• iki buçuk yaş ege gözünü oğuşturarak:
    -gözüme bir şey kaçtı.
    ben:
    -elma mı!
    gözünü hunharca oğuşturmaya devam ederek:
    -yok, gözüme bir şey kaçtı.
    -patates mi!
    -yok.
    -annen mi?
    hezeyan içinde ege:
    -pissik pissik!! (pislik pislik)
  • düğün ortası acıkıp ekmek yiyen ege (2,5) ekmeğini yere atınca annesi:
    - aa niye yere attın?
    ege:
    -evet ya. ne güzel de yiyordum.
  • küçük yeğenle solo test oynuyoruz. kalan taşlara göre ne çıktığını yazan kağıdımız kayıp , bizde 8 den fazla bırakana beyinsiz diyoruz. önce o oynadı 9 tane kaldı. yani beyinsiz çıktı. en çok kendi güldü. sıra bana geldi ben oynarken ablam yanımıza geldi , annesine beyinsiz çıktığını gülerek söyledi. ben üç tane bıraktım.

**Verilen öğeler**
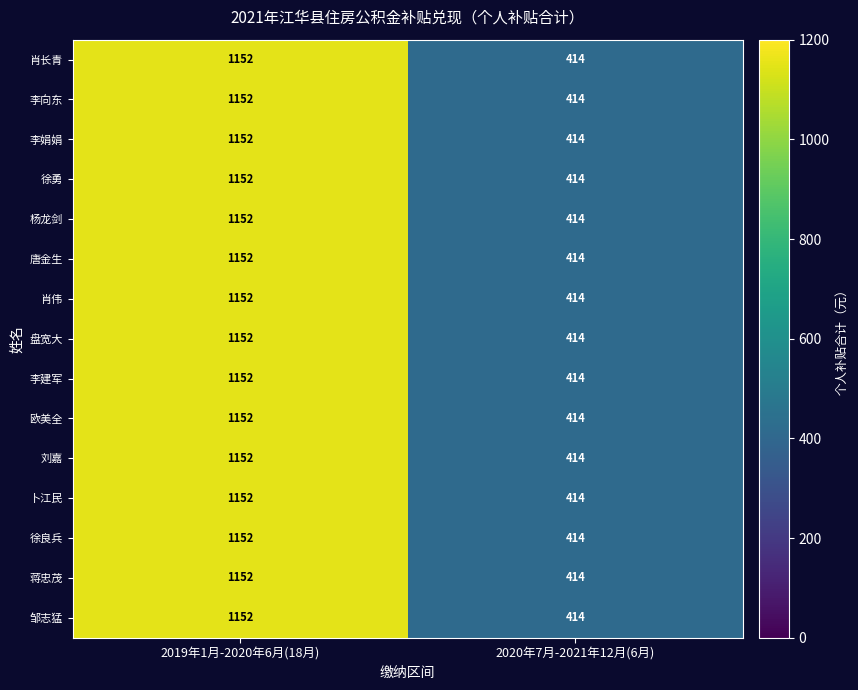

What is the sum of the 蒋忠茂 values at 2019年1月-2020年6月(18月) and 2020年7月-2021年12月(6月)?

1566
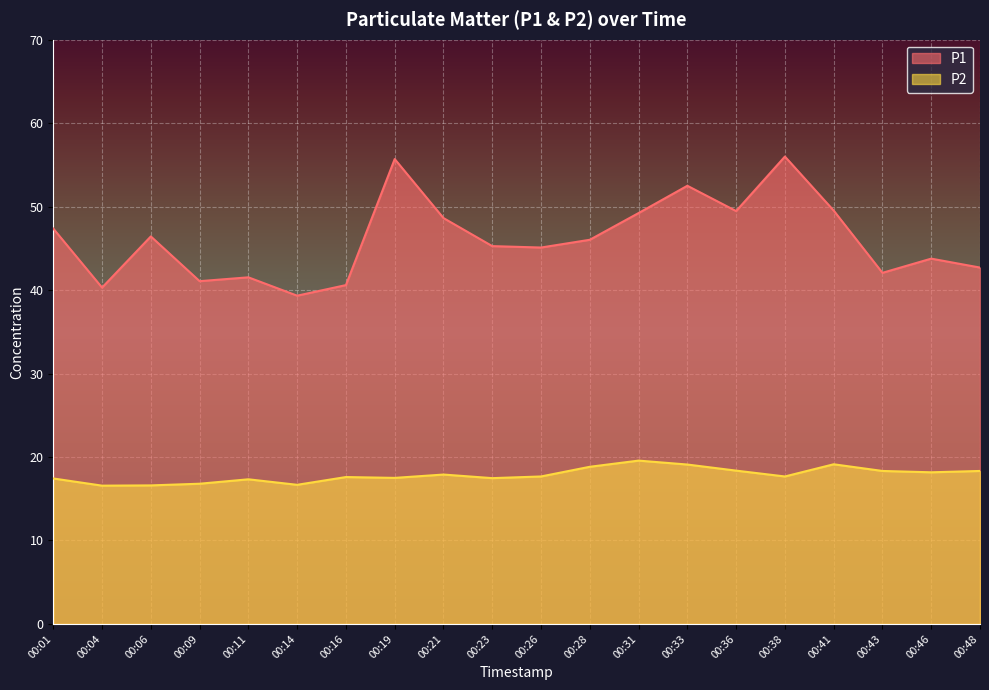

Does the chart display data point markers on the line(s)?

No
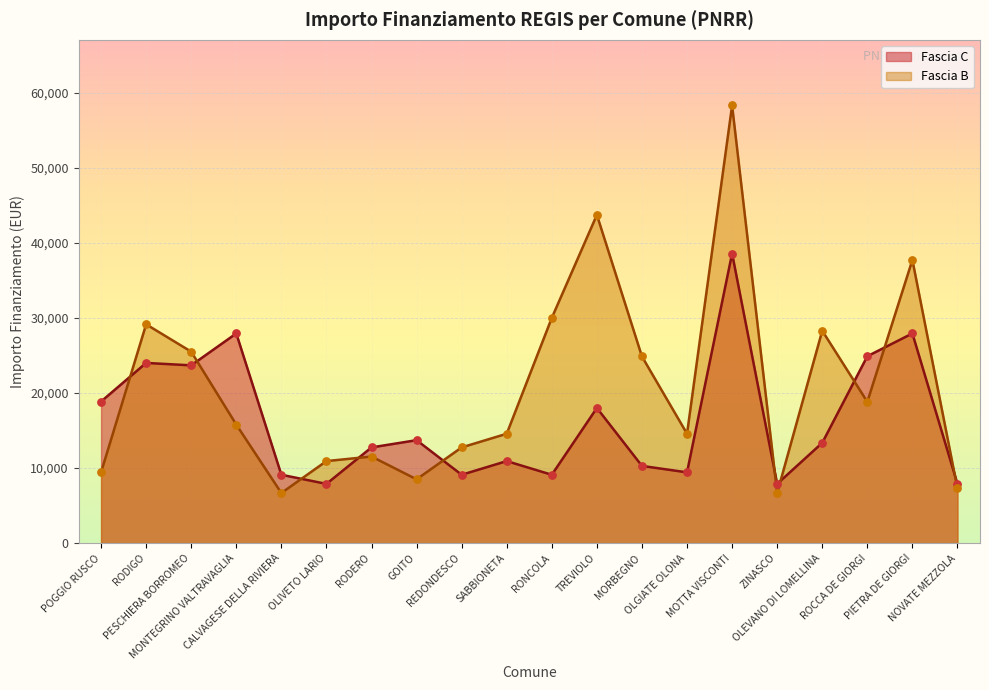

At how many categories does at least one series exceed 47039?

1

**Yapılacak iş**
Çalışma metnine göre solo test oyununda sekizden fazla taş bırakan kişiye ne deniyor?

**Görev çözümü**
Sekizden fazla taş bırakan kişiye "beyinsiz" deniyor.